Exercise description
Reproduce the entries below word for word, from their first line through the line that contains "List each element's", with both of those lines included.

[Spatial annotation records]

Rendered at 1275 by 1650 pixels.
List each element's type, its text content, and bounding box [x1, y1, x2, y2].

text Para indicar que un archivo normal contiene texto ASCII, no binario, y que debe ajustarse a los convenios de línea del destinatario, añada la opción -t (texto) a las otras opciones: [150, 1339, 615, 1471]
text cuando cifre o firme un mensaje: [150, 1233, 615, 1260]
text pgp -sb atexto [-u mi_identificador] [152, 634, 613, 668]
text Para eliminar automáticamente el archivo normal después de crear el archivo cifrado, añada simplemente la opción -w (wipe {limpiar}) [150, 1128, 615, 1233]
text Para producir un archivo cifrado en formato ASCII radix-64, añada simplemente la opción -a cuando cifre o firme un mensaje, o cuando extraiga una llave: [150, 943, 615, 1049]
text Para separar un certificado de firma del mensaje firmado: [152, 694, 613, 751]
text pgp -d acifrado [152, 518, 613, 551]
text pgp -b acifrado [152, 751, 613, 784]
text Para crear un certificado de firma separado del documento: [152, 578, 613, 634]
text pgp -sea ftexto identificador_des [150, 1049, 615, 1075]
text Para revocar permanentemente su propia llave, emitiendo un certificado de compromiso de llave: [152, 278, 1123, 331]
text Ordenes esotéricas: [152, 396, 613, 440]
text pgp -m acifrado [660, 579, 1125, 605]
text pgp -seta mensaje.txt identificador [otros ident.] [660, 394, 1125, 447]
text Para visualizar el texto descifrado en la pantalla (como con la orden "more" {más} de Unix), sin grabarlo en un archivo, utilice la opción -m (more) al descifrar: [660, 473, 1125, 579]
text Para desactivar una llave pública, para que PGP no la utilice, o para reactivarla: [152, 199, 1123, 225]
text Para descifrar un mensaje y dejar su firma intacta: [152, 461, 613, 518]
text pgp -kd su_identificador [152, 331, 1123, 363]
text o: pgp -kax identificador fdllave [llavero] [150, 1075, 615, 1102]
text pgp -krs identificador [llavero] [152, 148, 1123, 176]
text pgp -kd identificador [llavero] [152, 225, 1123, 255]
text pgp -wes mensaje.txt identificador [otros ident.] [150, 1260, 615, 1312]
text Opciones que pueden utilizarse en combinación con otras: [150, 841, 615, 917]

Task result
Rendered at 1275 by 1650 pixels.
List each element's type, its text content, and bounding box [x1, y1, x2, y2].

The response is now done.